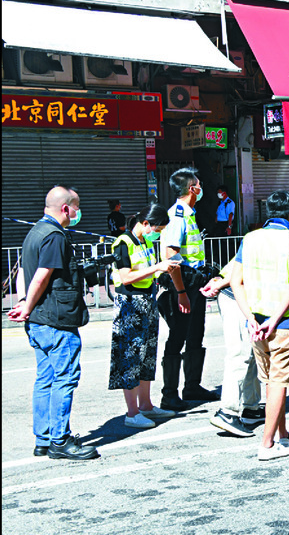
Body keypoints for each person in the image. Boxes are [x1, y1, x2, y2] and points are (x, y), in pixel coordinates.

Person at [8, 186, 98, 460]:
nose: (77, 213)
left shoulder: (35, 231)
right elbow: (42, 275)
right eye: (77, 207)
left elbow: (26, 272)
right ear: (66, 208)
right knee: (64, 378)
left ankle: (43, 438)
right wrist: (28, 305)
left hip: (40, 320)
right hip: (55, 320)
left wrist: (26, 303)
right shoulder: (55, 235)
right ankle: (60, 439)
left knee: (45, 379)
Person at [231, 192, 289, 461]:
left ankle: (283, 436)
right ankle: (267, 444)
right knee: (278, 383)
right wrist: (273, 320)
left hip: (257, 325)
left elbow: (236, 281)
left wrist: (251, 319)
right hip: (283, 324)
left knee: (271, 383)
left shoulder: (250, 238)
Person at [110, 204, 181, 429]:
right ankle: (132, 412)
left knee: (147, 354)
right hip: (130, 304)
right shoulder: (123, 242)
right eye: (158, 229)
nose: (158, 234)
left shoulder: (145, 241)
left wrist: (162, 269)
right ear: (146, 223)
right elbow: (126, 276)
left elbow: (147, 270)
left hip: (147, 301)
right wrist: (156, 268)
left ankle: (146, 405)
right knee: (131, 355)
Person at [159, 167, 217, 411]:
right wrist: (181, 293)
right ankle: (169, 394)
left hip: (194, 284)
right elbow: (172, 256)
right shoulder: (177, 216)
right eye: (199, 185)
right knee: (178, 337)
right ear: (193, 189)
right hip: (181, 288)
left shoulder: (190, 214)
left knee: (196, 334)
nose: (202, 189)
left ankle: (192, 385)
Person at [200, 260, 264, 438]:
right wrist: (218, 284)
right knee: (240, 354)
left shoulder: (265, 237)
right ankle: (227, 412)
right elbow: (240, 271)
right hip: (234, 296)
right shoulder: (273, 239)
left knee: (250, 353)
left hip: (237, 294)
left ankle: (251, 407)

* * * * * * * * *

TO DO
What should be set down is every line from the opening of the records through the line that contains "left shoulder: (250, 238)", exactly, with pictures left out.

EXERCISE ANSWER
Body keypoints for each person in the image. Boxes are [x1, y1, x2, y2] and points are (x, y), in pixel coordinates.

Person at [8, 186, 98, 460]:
nose: (77, 213)
left shoulder: (35, 231)
right elbow: (42, 275)
right eye: (77, 207)
left elbow: (26, 272)
right ear: (66, 208)
right knee: (64, 378)
left ankle: (43, 438)
right wrist: (28, 305)
left hip: (40, 320)
right hip: (55, 320)
left wrist: (26, 303)
right shoulder: (55, 235)
right ankle: (60, 439)
left knee: (45, 379)
Person at [231, 192, 289, 461]:
left ankle: (283, 436)
right ankle: (267, 444)
right knee: (278, 383)
right wrist: (273, 320)
left hip: (257, 325)
left elbow: (236, 281)
left wrist: (251, 319)
right hip: (283, 324)
left knee: (271, 383)
left shoulder: (250, 238)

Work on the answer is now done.